Anthoine Hubert, Nachwuchs-Rennfahrer aus Frankreich, ist bei einem schweren Unfall im belgischen Spa-Francorchamps am Samstag tödlich verunglückt. Das bestätigt der Motorsport-Weltverband FIA am Abend wenige Stunden nach dem Unfall auf Twitter.

Erst im Mai dieses Jahres ist Formel-1-Legende Niki Lauda verstorben.

Anthoine Hubert stand mitten auf der Rennstrecke in Spa

Hubert, der erst neu im Motorsport mit dabei war und für die Formel 2 fuhr, karchte mit seinem Wagen vom Team BWT Arden nach der berüchtigten Kurve „Eau Rouge“ zunächst in die Begrenzungsmauer und wurde danach zurück auf die Fahrbahn geschleudert.

Der heranrasende Amerikaner Juan Manuel Correa konnte nicht mehr rechtzeitig ausweichen und fuhr bei voller Fahrt in den Wagen von Anthoine Hubert. Er hatte 270 km/h auf dem Tacho.

Mick Schumacher war nicht in den Unfall verwickelt

Während sich der Wagen von Correa überschlug und kopfüber liegenblieb, zerbrach das Auto von Hubert in mehrere Teile. Das rennen wurde nach dem Unfall direkt abgebrochen und nicht wieder neu gestartet. Rettungskräfte eilten umgehend zur Unfallstelle und versuchten noch, den jungen Rennfahrer zu versorgen.

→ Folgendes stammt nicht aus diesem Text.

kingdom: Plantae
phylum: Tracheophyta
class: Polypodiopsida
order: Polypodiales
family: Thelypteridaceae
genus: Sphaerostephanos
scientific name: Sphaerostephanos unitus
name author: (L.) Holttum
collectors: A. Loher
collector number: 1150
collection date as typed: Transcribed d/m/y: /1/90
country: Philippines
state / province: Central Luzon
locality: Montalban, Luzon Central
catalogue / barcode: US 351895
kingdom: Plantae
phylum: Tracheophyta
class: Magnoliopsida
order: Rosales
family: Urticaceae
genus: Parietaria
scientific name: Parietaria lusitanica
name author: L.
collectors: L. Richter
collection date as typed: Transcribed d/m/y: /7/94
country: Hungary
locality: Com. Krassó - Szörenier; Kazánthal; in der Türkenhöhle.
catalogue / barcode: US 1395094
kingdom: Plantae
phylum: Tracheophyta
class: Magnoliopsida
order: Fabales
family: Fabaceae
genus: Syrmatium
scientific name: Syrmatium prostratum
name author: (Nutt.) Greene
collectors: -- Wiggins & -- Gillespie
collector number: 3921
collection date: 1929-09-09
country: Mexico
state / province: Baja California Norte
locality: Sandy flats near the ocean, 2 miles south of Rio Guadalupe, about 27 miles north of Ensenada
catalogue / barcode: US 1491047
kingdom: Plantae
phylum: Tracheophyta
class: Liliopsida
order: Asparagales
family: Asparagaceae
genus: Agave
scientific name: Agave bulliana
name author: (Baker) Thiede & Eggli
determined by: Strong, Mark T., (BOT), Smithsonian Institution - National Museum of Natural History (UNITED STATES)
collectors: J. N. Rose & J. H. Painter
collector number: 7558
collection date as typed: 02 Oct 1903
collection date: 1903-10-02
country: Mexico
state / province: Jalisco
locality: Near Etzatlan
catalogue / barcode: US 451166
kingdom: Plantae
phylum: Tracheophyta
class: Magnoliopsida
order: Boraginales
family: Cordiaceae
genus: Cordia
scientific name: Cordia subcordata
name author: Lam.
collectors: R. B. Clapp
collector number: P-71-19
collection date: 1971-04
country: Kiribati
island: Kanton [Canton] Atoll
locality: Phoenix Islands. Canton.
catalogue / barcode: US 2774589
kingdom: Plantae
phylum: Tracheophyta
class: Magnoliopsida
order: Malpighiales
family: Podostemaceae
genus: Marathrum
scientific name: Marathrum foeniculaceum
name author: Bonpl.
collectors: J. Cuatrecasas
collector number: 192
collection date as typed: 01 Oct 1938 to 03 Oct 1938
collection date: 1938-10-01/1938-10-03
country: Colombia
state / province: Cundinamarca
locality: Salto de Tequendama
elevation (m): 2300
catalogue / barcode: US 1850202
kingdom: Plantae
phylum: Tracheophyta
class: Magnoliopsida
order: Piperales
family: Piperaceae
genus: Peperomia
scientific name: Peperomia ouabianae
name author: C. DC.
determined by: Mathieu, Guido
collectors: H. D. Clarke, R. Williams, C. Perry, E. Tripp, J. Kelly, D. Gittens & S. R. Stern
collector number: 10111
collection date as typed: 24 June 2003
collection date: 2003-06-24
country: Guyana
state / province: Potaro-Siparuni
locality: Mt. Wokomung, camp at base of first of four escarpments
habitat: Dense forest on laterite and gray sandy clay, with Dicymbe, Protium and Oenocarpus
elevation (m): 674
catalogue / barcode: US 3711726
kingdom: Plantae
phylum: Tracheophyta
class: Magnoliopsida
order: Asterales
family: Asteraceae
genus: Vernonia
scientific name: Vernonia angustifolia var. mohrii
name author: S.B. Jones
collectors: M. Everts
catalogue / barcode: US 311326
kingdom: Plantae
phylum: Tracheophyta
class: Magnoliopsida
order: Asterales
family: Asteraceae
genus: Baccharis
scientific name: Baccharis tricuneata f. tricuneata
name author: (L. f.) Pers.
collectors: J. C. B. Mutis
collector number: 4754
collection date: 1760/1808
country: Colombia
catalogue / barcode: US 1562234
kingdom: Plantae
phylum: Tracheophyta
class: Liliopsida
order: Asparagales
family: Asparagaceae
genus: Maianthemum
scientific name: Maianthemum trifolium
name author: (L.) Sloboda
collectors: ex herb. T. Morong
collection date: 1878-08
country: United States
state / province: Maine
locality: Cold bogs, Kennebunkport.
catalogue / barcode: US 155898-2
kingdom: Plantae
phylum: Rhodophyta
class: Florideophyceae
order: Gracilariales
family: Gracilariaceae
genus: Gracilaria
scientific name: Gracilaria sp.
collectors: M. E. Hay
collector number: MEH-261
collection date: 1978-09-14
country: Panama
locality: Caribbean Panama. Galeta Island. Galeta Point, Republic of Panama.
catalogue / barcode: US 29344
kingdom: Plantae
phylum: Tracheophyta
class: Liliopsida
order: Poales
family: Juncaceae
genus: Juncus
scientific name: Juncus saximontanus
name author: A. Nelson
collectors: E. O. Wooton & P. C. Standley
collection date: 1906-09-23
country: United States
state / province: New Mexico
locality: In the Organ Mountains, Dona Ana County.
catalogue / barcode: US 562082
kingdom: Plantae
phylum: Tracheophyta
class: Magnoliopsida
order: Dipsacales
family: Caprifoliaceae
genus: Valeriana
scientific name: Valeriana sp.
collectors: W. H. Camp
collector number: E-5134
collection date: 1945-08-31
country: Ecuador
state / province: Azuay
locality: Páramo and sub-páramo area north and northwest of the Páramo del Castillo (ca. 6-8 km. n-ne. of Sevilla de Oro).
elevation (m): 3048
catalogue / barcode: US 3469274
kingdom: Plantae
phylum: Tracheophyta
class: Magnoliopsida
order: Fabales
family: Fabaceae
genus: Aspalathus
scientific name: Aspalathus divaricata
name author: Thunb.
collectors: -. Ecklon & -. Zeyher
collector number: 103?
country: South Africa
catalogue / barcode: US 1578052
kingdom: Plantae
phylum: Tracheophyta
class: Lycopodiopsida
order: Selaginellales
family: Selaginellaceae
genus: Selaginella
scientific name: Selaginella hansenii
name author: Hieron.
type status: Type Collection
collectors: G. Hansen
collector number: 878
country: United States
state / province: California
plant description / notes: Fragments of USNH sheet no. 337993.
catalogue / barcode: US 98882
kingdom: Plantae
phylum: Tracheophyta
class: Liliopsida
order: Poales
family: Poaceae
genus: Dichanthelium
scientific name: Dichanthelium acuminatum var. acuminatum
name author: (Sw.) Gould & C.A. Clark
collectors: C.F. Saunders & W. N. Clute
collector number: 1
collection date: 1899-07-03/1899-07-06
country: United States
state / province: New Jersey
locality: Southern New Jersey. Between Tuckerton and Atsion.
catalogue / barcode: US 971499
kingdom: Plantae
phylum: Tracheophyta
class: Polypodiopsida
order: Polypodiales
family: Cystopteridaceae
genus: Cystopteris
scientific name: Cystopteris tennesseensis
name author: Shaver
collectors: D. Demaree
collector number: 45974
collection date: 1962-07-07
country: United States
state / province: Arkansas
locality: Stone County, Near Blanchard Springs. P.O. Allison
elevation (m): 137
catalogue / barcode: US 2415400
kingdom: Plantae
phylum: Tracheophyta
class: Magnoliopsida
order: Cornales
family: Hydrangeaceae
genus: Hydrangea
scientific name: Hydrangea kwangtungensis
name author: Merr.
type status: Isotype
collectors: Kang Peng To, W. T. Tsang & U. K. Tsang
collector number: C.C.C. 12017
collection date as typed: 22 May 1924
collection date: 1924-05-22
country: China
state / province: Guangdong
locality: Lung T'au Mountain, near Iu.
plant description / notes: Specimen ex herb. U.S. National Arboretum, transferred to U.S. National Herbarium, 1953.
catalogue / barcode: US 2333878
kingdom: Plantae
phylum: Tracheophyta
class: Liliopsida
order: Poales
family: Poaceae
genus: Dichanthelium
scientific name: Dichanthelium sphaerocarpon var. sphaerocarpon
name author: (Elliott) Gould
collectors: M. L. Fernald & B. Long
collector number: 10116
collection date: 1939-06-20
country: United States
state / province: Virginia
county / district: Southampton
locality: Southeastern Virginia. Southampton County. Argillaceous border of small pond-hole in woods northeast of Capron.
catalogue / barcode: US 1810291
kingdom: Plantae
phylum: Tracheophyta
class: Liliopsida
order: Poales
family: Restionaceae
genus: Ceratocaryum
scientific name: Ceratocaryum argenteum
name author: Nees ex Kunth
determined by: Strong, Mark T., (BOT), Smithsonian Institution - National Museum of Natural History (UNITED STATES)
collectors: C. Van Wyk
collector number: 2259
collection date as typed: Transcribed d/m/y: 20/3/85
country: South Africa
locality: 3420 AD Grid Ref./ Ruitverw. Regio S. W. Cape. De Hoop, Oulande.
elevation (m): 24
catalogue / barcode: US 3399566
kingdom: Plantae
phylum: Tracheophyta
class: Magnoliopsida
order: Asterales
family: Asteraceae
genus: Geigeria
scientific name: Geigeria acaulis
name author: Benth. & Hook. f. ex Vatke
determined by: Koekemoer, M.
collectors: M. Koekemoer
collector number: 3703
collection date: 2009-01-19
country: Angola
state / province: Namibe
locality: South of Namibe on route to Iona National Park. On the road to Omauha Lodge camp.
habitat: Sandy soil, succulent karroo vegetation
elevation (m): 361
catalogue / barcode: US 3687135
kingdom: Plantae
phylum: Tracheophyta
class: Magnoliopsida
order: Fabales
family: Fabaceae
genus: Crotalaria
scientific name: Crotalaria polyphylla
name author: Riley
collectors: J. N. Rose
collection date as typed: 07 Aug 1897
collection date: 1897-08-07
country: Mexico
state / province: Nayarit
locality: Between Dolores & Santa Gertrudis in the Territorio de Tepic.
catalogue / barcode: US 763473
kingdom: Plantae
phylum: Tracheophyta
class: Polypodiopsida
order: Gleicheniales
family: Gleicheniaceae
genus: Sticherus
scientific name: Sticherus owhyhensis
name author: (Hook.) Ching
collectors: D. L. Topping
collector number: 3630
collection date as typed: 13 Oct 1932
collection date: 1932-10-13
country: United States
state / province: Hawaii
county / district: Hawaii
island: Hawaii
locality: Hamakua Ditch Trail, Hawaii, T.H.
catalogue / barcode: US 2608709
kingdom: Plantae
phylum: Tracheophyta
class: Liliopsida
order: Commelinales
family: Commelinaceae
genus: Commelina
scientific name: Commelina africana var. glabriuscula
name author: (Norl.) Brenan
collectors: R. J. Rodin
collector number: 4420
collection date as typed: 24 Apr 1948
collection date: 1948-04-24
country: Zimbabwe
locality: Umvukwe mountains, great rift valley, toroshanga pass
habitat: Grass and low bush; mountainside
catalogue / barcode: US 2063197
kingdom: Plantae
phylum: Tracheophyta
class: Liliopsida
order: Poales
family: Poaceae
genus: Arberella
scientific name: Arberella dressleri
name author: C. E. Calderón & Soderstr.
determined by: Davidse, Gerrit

Mick Schumacher, Sohn von Michael Schumacher, war in den Unfall nicht involviert. Er befand sich zum Zeitpunkt der Kollision auf einem ganz anderen Streckenabschnitt. Der Sohn von Rekord-Weltmeister Michael Schumacher fährt erst seit diesem Jahr in der Formel 2 mit.

Anthoine Hubert starb nur drei Wochen vor seinem Geburtstag am 22. September. Er wäre 23 Jahre alt geworden.